Mi opinión no es optimista. Ni pesimista. Me zambullo en el realismo. Leo lo que piensan gentes de todo pensamiento. Imagino lo que sentirán las gentes de a pie, esos que a diario confrontan los problemas que tienen cría. Y me preguntó si quienes tenemos acceso s lectores nos percatamos de qué tamaño es la penuria que atormenta a esa gente, a esos millones de venezolanos que cada día sufren más y viven peor. Qué digo viven, sobreviven. A esos les suena hueca la ristra de textos con análisis cargados de citas célebres, los miles de whatsapp y tuits con pensamientos altivos. Sí, escribo la palabra «altivos» adrede. En ocasiones siento que los analistas están (estamos) cada día más distantes de la tirana realidad de las inmensas mayorías. Palabra clave, «realidad». ¿Saben qué? La realidad venezolana supera ya con mucho las palabras que se puedan poner en una cuartilla digital, o en un ensayo, o tan siquiera en un mal chiste. Esos textos están repletos de palabras complicadas. Los debates entre analistas se construyen como un juego de Ping pong del que los ciudadanos son simples espectadores. Y la discusión entre expertos se vuelve distante, ajena, un enfrentamiento entre egocéntricos. Una competencia por quien usa un argumento más elaborado, más denso, más intrincado. Es un concurso por medallas. Quien acumula más «likes» y «rt’s», quien gana en el «yo lo dije». La pelotica pasa de un lado a otro. A los espectadores les duele el cuello. Y cuando termina el «match», los espectadores concluyen que el resultado no les produce ningún beneficio, no les sirve para cosa alguna, ya ni tan siquiera para llenar vacíos. Todo eso a diario y a chorros, y frente a un régimen usurpador con cobertura de teflón, al que todo le resbala por la pendiente de la indiferencia, un régimen que tiene muy aceitada y perfectamente asfaltada la carretera entre los oídos, un régimen al que le sabe a casabe viejo lo que de él puedan pensar los ciudadanos.

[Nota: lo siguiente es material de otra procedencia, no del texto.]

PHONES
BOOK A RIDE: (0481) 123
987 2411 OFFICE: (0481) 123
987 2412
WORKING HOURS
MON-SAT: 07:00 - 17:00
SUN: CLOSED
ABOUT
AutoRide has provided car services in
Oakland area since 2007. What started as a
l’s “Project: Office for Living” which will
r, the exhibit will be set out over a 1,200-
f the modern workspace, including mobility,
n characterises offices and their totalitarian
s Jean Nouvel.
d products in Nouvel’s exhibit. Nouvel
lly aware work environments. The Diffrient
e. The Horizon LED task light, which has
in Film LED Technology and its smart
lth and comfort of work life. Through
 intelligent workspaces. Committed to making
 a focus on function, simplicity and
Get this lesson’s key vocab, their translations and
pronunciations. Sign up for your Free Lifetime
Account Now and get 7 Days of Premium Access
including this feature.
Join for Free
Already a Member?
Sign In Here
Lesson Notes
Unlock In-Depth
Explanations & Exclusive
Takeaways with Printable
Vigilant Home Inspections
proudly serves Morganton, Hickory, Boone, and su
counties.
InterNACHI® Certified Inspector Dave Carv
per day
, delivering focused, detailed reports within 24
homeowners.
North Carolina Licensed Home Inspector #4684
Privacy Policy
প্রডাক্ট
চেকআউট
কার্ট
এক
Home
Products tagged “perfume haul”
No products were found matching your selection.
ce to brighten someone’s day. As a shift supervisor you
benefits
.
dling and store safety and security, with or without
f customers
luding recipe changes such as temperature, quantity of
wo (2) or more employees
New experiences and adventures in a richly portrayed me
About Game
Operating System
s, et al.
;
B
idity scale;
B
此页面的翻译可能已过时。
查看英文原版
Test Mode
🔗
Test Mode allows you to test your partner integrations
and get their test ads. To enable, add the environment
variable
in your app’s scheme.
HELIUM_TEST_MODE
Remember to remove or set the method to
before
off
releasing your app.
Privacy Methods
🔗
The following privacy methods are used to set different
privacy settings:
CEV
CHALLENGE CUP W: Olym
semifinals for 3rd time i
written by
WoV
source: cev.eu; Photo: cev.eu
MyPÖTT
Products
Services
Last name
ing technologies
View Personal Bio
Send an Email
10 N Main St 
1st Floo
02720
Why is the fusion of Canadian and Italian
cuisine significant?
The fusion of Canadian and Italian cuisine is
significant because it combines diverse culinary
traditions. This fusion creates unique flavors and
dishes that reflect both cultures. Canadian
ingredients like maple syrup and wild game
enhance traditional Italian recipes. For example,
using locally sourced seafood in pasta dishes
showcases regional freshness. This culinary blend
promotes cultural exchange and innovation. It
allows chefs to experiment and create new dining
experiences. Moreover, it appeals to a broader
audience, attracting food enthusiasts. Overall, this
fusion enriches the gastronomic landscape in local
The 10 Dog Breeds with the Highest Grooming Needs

Chávez vivía de la popularidad, era adicto a los aplausos. Maduro es inmune a esa enfermedad. No le importa en lo absoluto que todas las encuestas lo pongan a la altura del betún en materia de apoyos. Que la ciudadanía haya pasado de sentirlo como una incomodidad a simple y directamente despreciarlo y detestarlo, más bien le gusta. Así se lava las manos con respecto a la tiranía de la popularidad. Maduro y su círculo de usurpadores viven para ellos. El resto bien puede fugarse del país o morir de mengua. Que los pozos de petróleo no produzcan, que las ubres de las vacas estén secas, que la tierra esté yerma, que cada día cierren más Santamarías, no sólo no le importa. Más bien le produce placer. Se siente el triunfador en el juego de tronos. Y si para lograrlo y mantenerlo así el reino tenía que colapsar, sea pues.
La noche del 30 de abril, luego de los sucesos y de la transmisión de la cadena grabada horas antes, los usurpadores se sentaron en torno a una mesa, a degustar un banquete pantagruélico, a brindar sonrientes con vinos caros y whiskey de muchos años de maduración. Y los analistas, de una y otra tendencia, se sentaron frente a las pantallas a escribir frases con color, olor y sabor a eslogan publicitario. Al día siguiente los ciudadanos se estrellaron contra la realidad del país hecho jirones. Y ya se les había olvidado quién dijo qué, quién escribió el tuits que más «likes» y «rt’s» tuvo. Esas frases tan inteligentes resultan inútiles cuando hay que darle la cara a la luz que cortan por horas, los precios que no hay cómo pagar, las medicinas que no se consiguen, los empleos que se destruyen, las fábricas que hay que apagar y los bolsillos rotos.
A «Game of Thrones» le quedan apenas dos episodios. En dos domingos termina. ¿Cuántas temporadas – que no solo episodios – le quedan al juego de tronos venezolano? La decisión sobre Venezuela se tomará en oficinas extranjeras, en los tiempos y modos que los extranjeros consideren propicio. Un querido amigo me recuerda un proverbio africano: «cuando los elefantes pelean el que se sufre es el pasto».